Unter die Teller legt man ein paar kleine Münzen als Symbol, dass
man von seinem Reichtum abgibt und außerdem, um seine Verwandten im
kommenden Jahr vor Armut zu bewahren.
Vor dem Mahl wird
traditionell die Weihnachtsgeschichte aus der Bibel vorgelesen und
gebetet, ich muss allerdings gestehen, dass ich von niemandem gehört
habe, dass er das macht. Diese Tradition wird ist also entweder sehr
alt und gerade am Aussterben oder sie wird nur noch in sehr streng
katholischen Familien praktiziert. Dann bricht man gemeinsam weiße,
mit Heiligenbildchen bedruckte Oblaten. Jedes Familienmitglied nimmt
ein Stück, man wünscht sich Glück und Erfolg für das kommende
Jahr und bricht dabei von der Oblate des anderen ein Stückchen ab,
welches man auch essen muss. Zu Weihnachten werden auch Haustiere wie
vollwertige Familienmitglieder angesehen und man bricht auch mit
ihnen die Oblaten, allerdings sollten sie bunt sein. Dann sollen die
Tiere um Mitternacht anfangen zu sprechen. Meine Freundin Teresa wartet
allerdings schon 14 Jahre darauf, dass ihr Hund anfängt zu sprechen.

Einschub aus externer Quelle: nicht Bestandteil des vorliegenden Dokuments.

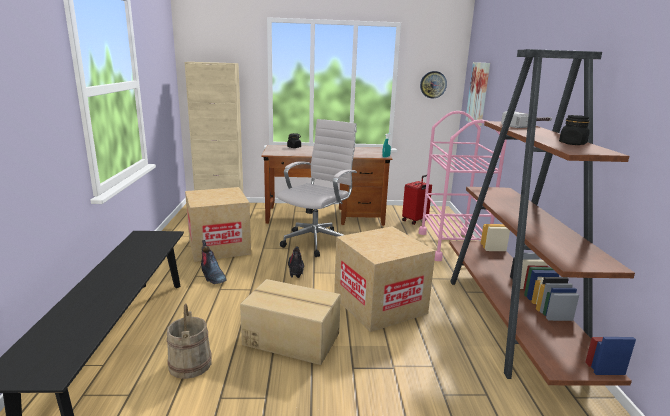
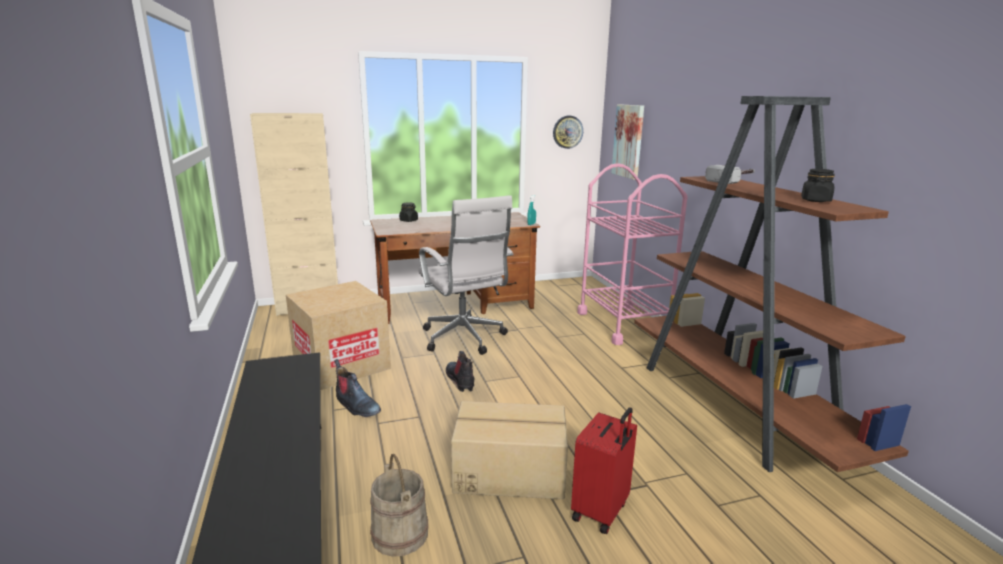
camera: 15 degrees left, 0 degrees up
(317, 241) = (464, 339): white office chair -> white office chair turned 135 degrees clockwise
(379, 305) = (586, 410): cardboard box -> none
(415, 220) = (564, 298): red suitcase -> red suitcase (601, 511)

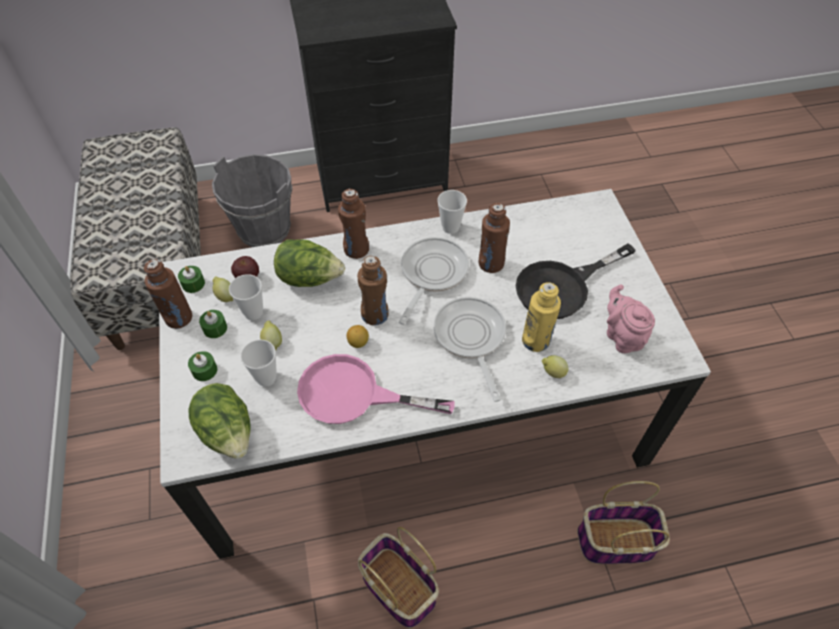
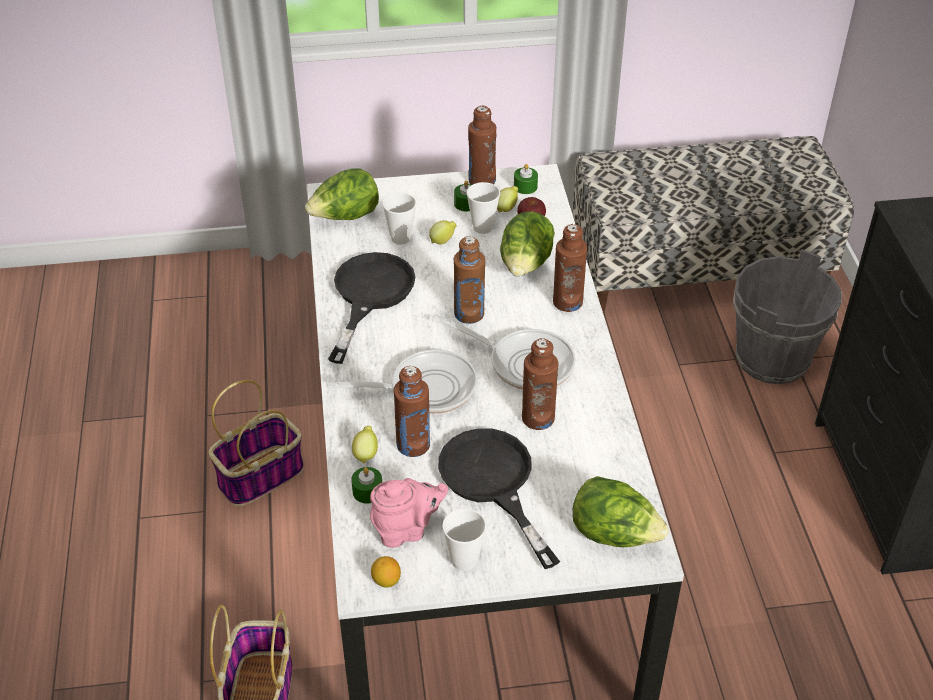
camera: 95 degrees right, 10 degrees down
(204, 370) = (416, 200): green candle -> green candle (367, 491)
(353, 394) = (369, 295): pink frying pan -> black frying pan
(358, 342) = (433, 300): lemon -> lemon (386, 581)
(450, 227) = (602, 386): cup -> cup (464, 560)
(535, 340) = (413, 445): yellow bottle -> brown bottle
(590, 220) = (614, 534): none -> lettuce

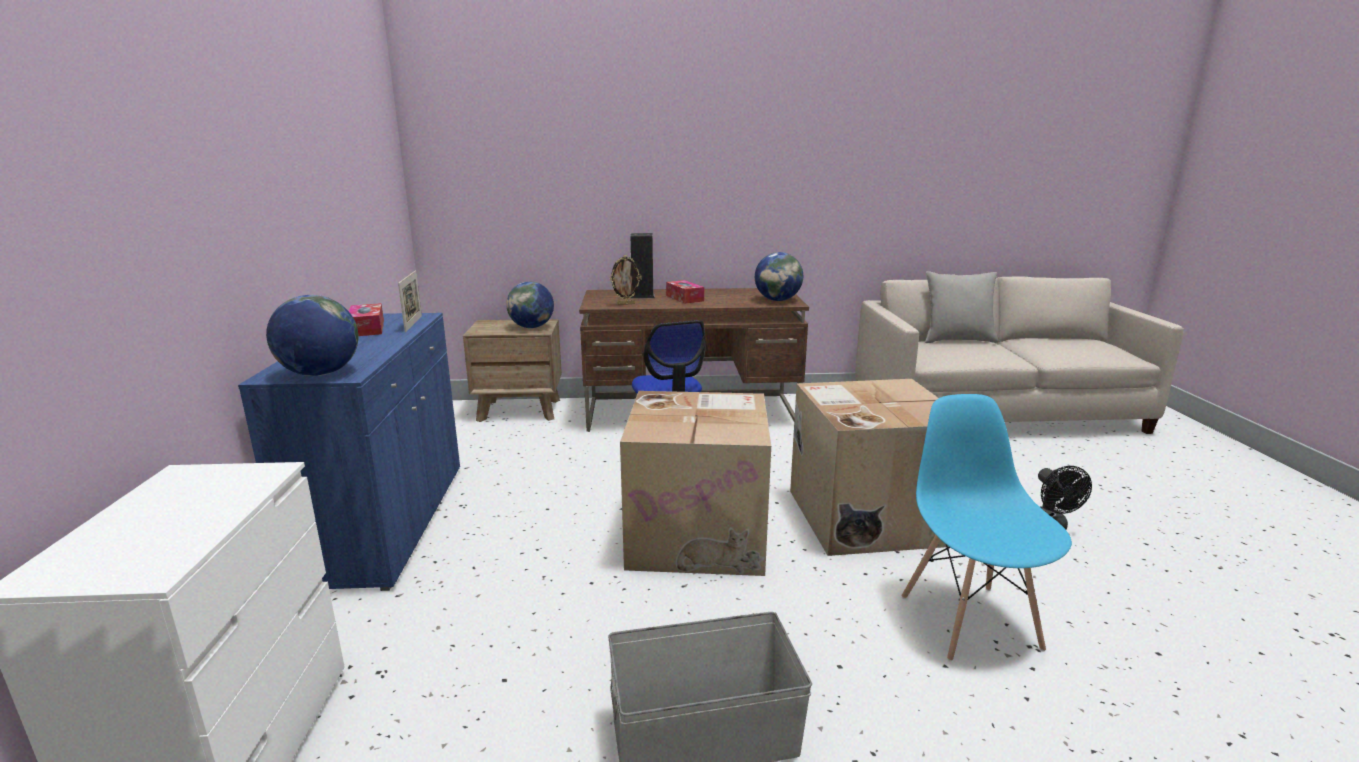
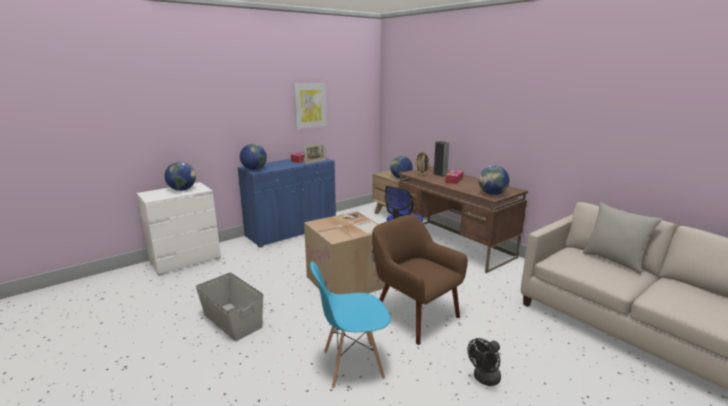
camera: 55 degrees right, 0 degrees up
(183, 502) = (182, 190): none -> globe
(325, 183) = (310, 105): none -> picture
(864, 516) = (414, 315): cardboard box -> brown armchair
(969, 621) = (352, 364): blue chair -> blue chair turned 150 degrees counterclockwise

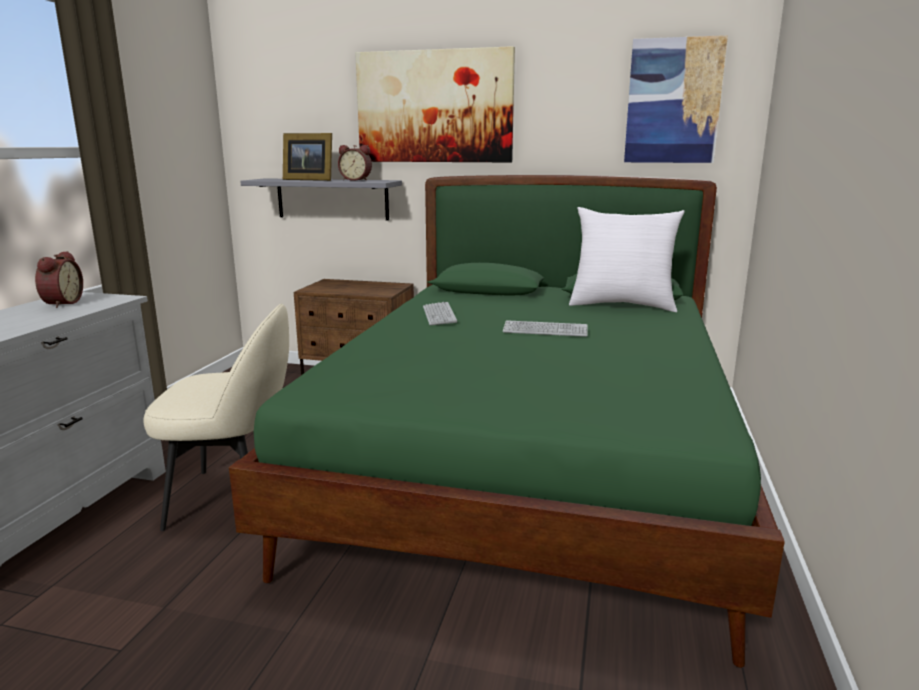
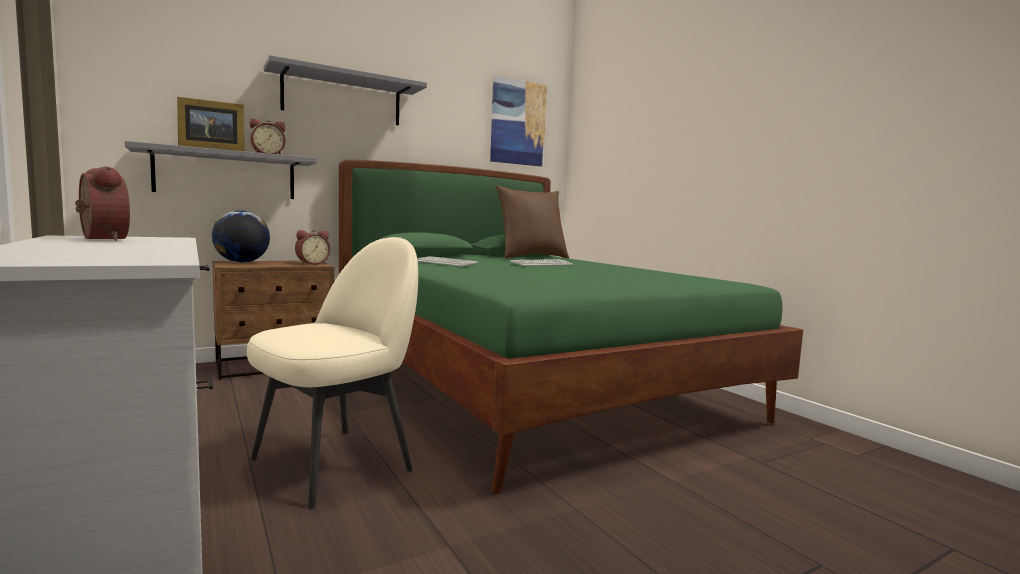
camera: 45 degrees left, 10 degrees down
(335, 283) = (241, 262): none -> globe
(385, 290) = (312, 263): none -> alarm clock
(434, 107) = (342, 98): picture -> grey shelf
(622, 305) = (531, 257): white pillow -> brown pillow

Vielleicht ist sie einfach immer nur schon in der Christnacht, wenn
er anfängt, denn um Mitternacht gehen alle, auch die, die sonst das
Jahr über keine häufigen Kirchgänger sind, gemeinsam in die
Hirtenmesse, pasterka genannt.
Aber vorher wird die Zeit
bis zum Gottesdienst mit dem Singen von Weihnachtsliedern, kolędy,
und dem Auspacken der Geschenke verbracht, welche je nach Region
traditionsgemäß der Nikolaus, der Abendstern, ein Engel oder eine
Art Christkind wie in Deutschland bring. Die Messe, die wir gemeinsam besuchten, war sehr voll, Menschen standen bis nach draußen, aber sie war nicht besonders gestaltet. Auffällig war, dass die Messe wie zu Ostern im Dunkeln begann und erst beim Gloria unter heftigem Schellengeläut das Licht angeknipst wurde.